A proliferação das corretoras contrasta com a retração no preço da principal moeda do mercado. O bitcoin chegou perto dos US$ 20 mil a unidade no ano passado, causando grande euforia nos entusiastas do setor. Hoje, a moeda vale US$ 6 mil. É bem menos, mas ainda assim é um valor alto. O que explica o boom no número das casas de compra e venda de criptomoedas é a crença do mercado de que esse ativo veio para ficar. Em estudo publicado em 2017, a Universidade de Cambridge diz que a visão de que as criptomoedas são uma “moda passageira” ou algo “insignificante” está cada vez mais em desacordo com os fatos. “Considerando o mês de abril de 2017, o valor de mercado combinado de todas as criptomoedas é de US$ 27 bilhões, o que representa um valor de criação da ordem de histórias bem-sucedidas do Vale do Silício, como o AirBnB”, afirma a pesquisa. Em outro estudo, o Fundo Monetário Internacional (FMI) diz que os “ativos de cripto podem um dia reduzir a demanda pelo dinheiro de bancos centrais”.
O problema é seu
Corretoras de criptomoedas não são equivalentes a empresas de investimento. Esse tipo de companhia não constrói portfólio de ativos digitais para usuários. A escolha de adquirir uma moeda será sempre individual. “Se a pessoa estuda (o mercado e a moeda), ela pode ganhar”, diz Raquel Vaz, da Coinbene. “Mas ela também pode perder.”
Outro ponto a ser observado: o setor de criptomoedas não é regulado por nenhuma instituição governamental nem tem bancos como intermediários. Além disso, as moedas digitais não têm lastro, como no caso da moedas oficiais. Caso haja um roubo de ativos digitais, ninguém pode ser responsabilizado. Recentemente, hackers roubaram US$ 60 milhões (em bitcoin, monacoin e bitcoin cash) de uma corretora chinesa chamada Zaif.

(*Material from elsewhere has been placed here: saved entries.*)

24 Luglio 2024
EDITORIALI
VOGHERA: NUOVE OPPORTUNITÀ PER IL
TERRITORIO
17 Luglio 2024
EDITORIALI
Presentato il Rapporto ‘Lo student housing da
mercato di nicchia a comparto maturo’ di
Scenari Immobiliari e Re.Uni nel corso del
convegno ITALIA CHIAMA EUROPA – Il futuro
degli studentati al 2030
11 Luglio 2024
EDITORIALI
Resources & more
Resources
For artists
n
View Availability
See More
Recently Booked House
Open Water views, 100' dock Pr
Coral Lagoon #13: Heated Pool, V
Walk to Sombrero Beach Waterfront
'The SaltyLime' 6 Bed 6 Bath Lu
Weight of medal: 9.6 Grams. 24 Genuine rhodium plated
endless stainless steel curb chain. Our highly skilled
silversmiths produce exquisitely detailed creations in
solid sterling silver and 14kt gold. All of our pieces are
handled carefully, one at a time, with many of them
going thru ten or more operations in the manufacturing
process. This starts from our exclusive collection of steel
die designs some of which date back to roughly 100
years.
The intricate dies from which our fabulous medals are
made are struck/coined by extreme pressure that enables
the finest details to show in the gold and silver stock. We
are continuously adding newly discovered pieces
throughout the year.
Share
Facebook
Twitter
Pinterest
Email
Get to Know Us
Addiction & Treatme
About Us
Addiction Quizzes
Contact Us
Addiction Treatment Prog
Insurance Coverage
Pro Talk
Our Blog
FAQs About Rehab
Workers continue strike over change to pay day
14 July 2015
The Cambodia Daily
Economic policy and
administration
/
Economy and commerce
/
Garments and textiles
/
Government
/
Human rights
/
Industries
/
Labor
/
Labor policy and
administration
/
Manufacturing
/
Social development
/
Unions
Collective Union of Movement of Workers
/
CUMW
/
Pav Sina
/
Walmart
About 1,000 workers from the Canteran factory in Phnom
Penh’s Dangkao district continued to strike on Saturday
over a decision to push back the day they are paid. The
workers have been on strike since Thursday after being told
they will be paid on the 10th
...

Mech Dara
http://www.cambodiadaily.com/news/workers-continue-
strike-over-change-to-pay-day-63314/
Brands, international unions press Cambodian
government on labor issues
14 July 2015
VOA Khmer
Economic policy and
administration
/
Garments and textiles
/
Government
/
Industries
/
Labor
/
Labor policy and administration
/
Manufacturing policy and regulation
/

As autoridades reguladoras do Japão, um importante centro de transação de bitcoin no mundo, deram ao mercado de criptomoedas uma espécie de selo de aprovação ao lançar um sistema de registro para a atuação das corretoras, segundo a Bloomberg. Agora, há, portanto, uma pressão para que essas mesmas autoridades garantam a segurança das plataformas. Em 2014, a então maior corretora do mundo, a japonesa Mt. Gox, teve US$ 460 milhões roubados por hackers; e, em janeiro deste ano, quase US$ 500 milhões em tokens digitais foram roubados da Coincheck.

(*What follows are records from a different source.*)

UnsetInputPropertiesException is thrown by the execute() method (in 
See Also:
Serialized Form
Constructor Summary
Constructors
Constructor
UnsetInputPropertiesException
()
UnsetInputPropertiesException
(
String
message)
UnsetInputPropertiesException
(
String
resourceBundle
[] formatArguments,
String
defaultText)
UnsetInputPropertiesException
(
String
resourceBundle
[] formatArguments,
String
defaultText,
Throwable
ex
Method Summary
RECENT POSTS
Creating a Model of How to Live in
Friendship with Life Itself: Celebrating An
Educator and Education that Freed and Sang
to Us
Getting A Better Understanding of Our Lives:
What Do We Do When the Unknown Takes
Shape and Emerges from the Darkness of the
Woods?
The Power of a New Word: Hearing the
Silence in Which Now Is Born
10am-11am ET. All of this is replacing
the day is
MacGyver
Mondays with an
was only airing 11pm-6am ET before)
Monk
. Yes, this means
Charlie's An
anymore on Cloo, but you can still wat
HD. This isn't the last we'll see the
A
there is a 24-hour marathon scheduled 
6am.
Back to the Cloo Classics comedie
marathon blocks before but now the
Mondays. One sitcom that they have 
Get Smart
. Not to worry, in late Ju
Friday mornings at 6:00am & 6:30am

O tema é polêmico. O empresário e entusiasta das criptomoedas John McAfee diz que a regulação por parte de instituições tradicionais não funcionaria como freio para a corrupção, uma vez que, muitas vezes, nem se sabe onde as corretoras estão baseadas. “A gente precisa de regulamentação? Absolutamente, não. O que a gente precisa é de aplicações e recursos para que a pessoa média, em vez de ter que ter o conhecimento para interpretar a atuação da corretora, consiga ter um acesso fácil a quem são as corretoras.”
O magnata anunciou em setembro a criação de uma aliança, da qual a Coinbene faz parte, de combate à corrupção no mundo das moedas digitais. Mas ele não deu detalhes de como vai atuar para impedir a corrupção.